Page images and extracted text
--- START ---

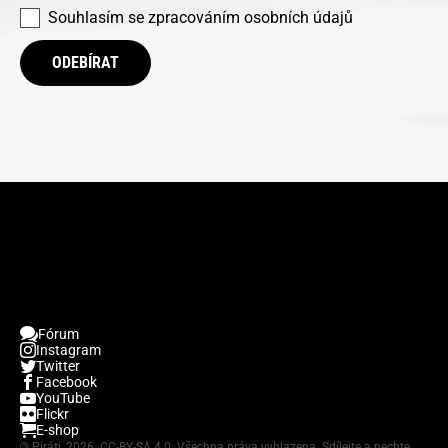
Souhlasím se
zpracováním osobních údajů
ODEBÍRAT
Fórum
Instagram
Twitter
Facebook
YouTube
Flickr
E-shop
©
Piráti, 2026.
CC-BY-SA 4.0
. Všechna práva vyhlazena. Sdílejte a nechte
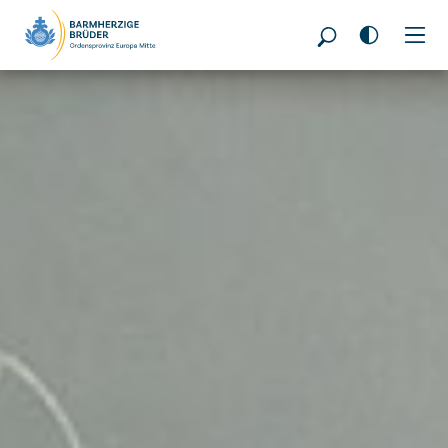
Seitenbereiche:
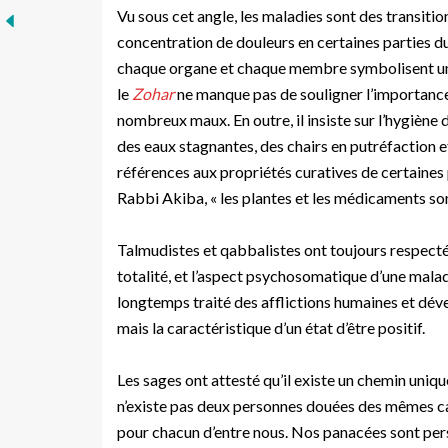
Vu sous cet angle, les maladies sont des transitio
concentration de douleurs en certaines parties 
chaque organe et chaque membre symbolisent un as
le
Zohar
ne manque pas de souligner l’importanc
nombreux maux. En outre, il insiste sur l’hygiène de
des eaux stagnantes, des chairs en putréfaction e
références aux propriétés curatives de certaines
Rabbi Akiba, « les plantes et les médicaments sont 
Talmudistes et qabbalistes ont toujours respecté 
totalité, et l’aspect psychosomatique d’une maladi
longtemps traité des afflictions humaines et déve
mais la caractéristique d’un état d’être positif.
Les sages ont attesté qu’il existe un chemin uniqu
n’existe pas deux personnes douées des mêmes cap
pour chacun d’entre nous. Nos panacées sont person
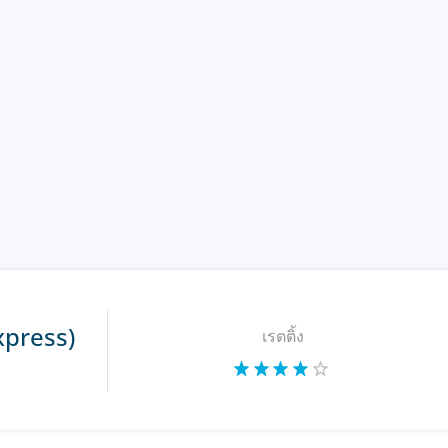
xpress)
เรตติ้ง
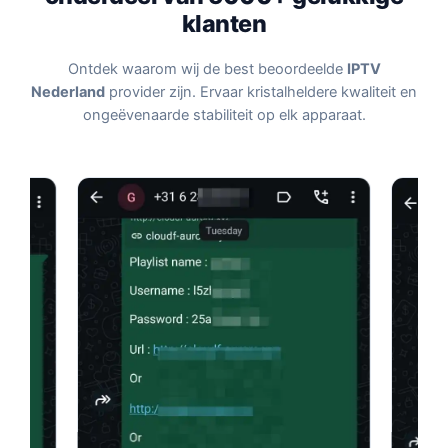
klanten
Ontdek waarom wij de best beoordeelde
IPTV
Nederland
provider zijn. Ervaar kristalheldere kwaliteit en
ongeëvenaarde stabiliteit op elk apparaat.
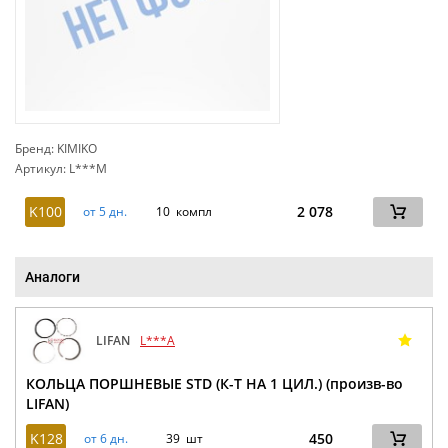
Бренд: KIMIKO
Артикул: L***M
сп
K100
2 078
от 5 дн.
10 компл
Аналоги
LIFAN
L***A
КОЛЬЦА ПОРШНЕВЫЕ STD (К-Т НА 1 ЦИЛ.) (произв-во
LIFAN)
K128
450
от 6 дн.
39 шт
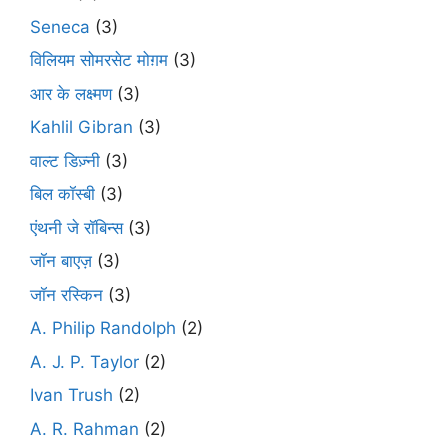
Seneca
(3)
विलियम सोमरसेट मोग़म
(3)
आर के लक्ष्मण
(3)
Kahlil Gibran
(3)
वाल्ट डिज़्नी
(3)
बिल कॉस्बी
(3)
एंथनी जे रॉबिन्स
(3)
जॉन बाएज़
(3)
जॉन रस्किन
(3)
A. Philip Randolph
(2)
A. J. P. Taylor
(2)
Ivan Trush
(2)
A. R. Rahman
(2)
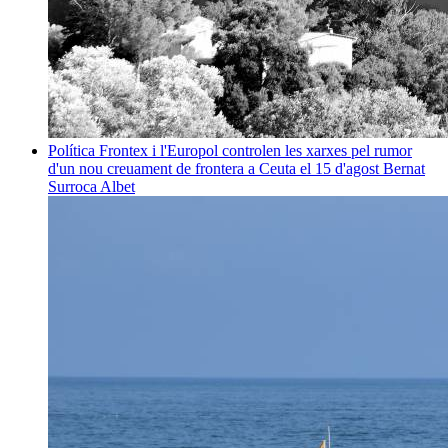
Política
Frontex i l'Europol controlen les xarxes pel rumor
d'un nou creuament de frontera a Ceuta el 15 d'agost
Bernat
Surroca Albet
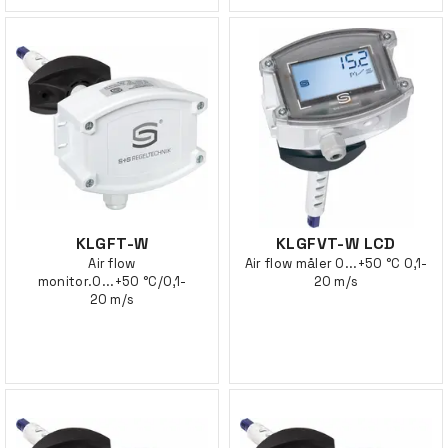
KLGFT-W
KLGFVT-W LCD
Air flow
Air flow måler 0...+50 °C 0,1-
monitor.0...+50 °C/0,1-
20 m/s
20 m/s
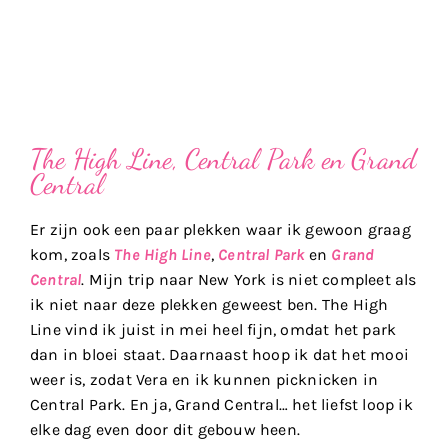
The High Line, Central Park en Grand
Central
Er zijn ook een paar plekken waar ik gewoon graag
kom, zoals
The High Line
,
Central Park
en
Grand
Central
. Mijn trip naar New York is niet compleet als
ik niet naar deze plekken geweest ben. The High
Line vind ik juist in mei heel fijn, omdat het park
dan in bloei staat. Daarnaast hoop ik dat het mooi
weer is, zodat Vera en ik kunnen picknicken in
Central Park. En ja, Grand Central… het liefst loop ik
elke dag even door dit gebouw heen.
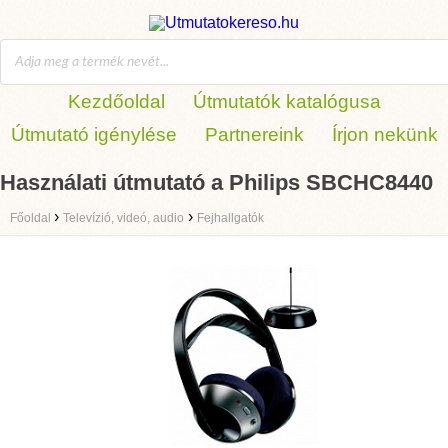
Kezdőoldal
Útmutatók katalógusa
Útmutató igénylése
Partnereink
Írjon nekünk
Használati útmutató a Philips SBCHC8440
›
›
Főoldal
Televízió, videó, audio
Fejhallgatók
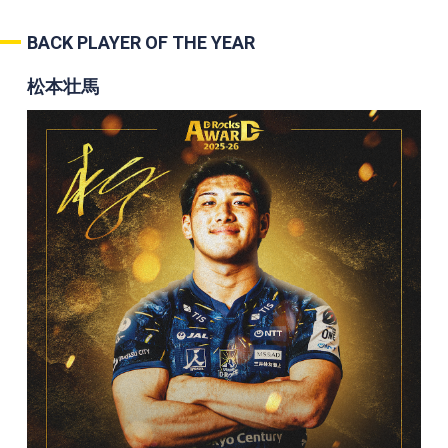
BACK PLAYER OF THE YEAR
松本壮馬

--- END ---

Task goal. Exactly as they stand, set down all of the entries above, minus every picture.

Task answer.
Souhlasím se
zpracováním osobních údajů
ODEBÍRAT
Fórum
Instagram
Twitter
Facebook
YouTube
Flickr
E-shop
©
Piráti, 2026.
CC-BY-SA 4.0
. Všechna práva vyhlazena. Sdílejte a nechte
Seitenbereiche:
Vu sous cet angle, les maladies sont des transitio
concentration de douleurs en certaines parties 
chaque organe et chaque membre symbolisent un as
le
Zohar
ne manque pas de souligner l’importanc
nombreux maux. En outre, il insiste sur l’hygiène de
des eaux stagnantes, des chairs en putréfaction e
références aux propriétés curatives de certaines
Rabbi Akiba, « les plantes et les médicaments sont 
Talmudistes et qabbalistes ont toujours respecté 
totalité, et l’aspect psychosomatique d’une maladi
longtemps traité des afflictions humaines et déve
mais la caractéristique d’un état d’être positif.
Les sages ont attesté qu’il existe un chemin uniqu
n’existe pas deux personnes douées des mêmes cap
pour chacun d’entre nous. Nos panacées sont person
xpress)
เรตติ้ง
klanten
Ontdek waarom wij de best beoordeelde
IPTV
Nederland
provider zijn. Ervaar kristalheldere kwaliteit en
ongeëvenaarde stabiliteit op elk apparaat.
Бренд: KIMIKO
Артикул: L***M
сп
K100
2 078
от 5 дн.
10 компл
Аналоги
LIFAN
L***A
КОЛЬЦА ПОРШНЕВЫЕ STD (К-Т НА 1 ЦИЛ.) (произв-во
LIFAN)
K128
450
от 6 дн.
39 шт
Seneca
(3)
विलियम सोमरसेट मोग़म
(3)
आर के लक्ष्मण
(3)
Kahlil Gibran
(3)
वाल्ट डिज़्नी
(3)
बिल कॉस्बी
(3)
एंथनी जे रॉबिन्स
(3)
जॉन बाएज़
(3)
जॉन रस्किन
(3)
A. Philip Randolph
(2)
A. J. P. Taylor
(2)
Ivan Trush
(2)
A. R. Rahman
(2)
Política
Frontex i l'Europol controlen les xarxes pel rumor
d'un nou creuament de frontera a Ceuta el 15 d'agost
Bernat
Surroca Albet
KLGFT-W
KLGFVT-W LCD
Air flow
Air flow måler 0...+50 °C 0,1-
monitor.0...+50 °C/0,1-
20 m/s
20 m/s
The High Line, Central Park en Grand
Central
Er zijn ook een paar plekken waar ik gewoon graag
kom, zoals
The High Line
,
Central Park
en
Grand
Central
. Mijn trip naar New York is niet compleet als
ik niet naar deze plekken geweest ben. The High
Line vind ik juist in mei heel fijn, omdat het park
dan in bloei staat. Daarnaast hoop ik dat het mooi
weer is, zodat Vera en ik kunnen picknicken in
Central Park. En ja, Grand Central… het liefst loop ik
elke dag even door dit gebouw heen.
Kezdőoldal
Útmutatók katalógusa
Útmutató igénylése
Partnereink
Írjon nekünk
Használati útmutató a Philips SBCHC8440
›
›
Főoldal
Televízió, videó, audio
Fejhallgatók
BACK PLAYER OF THE YEAR
松本壮馬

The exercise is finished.